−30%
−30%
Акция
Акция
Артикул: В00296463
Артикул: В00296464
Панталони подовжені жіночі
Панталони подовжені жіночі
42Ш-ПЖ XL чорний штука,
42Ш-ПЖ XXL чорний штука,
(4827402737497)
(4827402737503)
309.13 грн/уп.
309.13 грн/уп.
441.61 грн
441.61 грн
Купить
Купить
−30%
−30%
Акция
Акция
*****
ABOUT THIS EXERCISE. From the records above, copy each line that contains the word "штука".

TASK RESULT.
42Ш-ПЖ XL чорний штука,
42Ш-ПЖ XXL чорний штука,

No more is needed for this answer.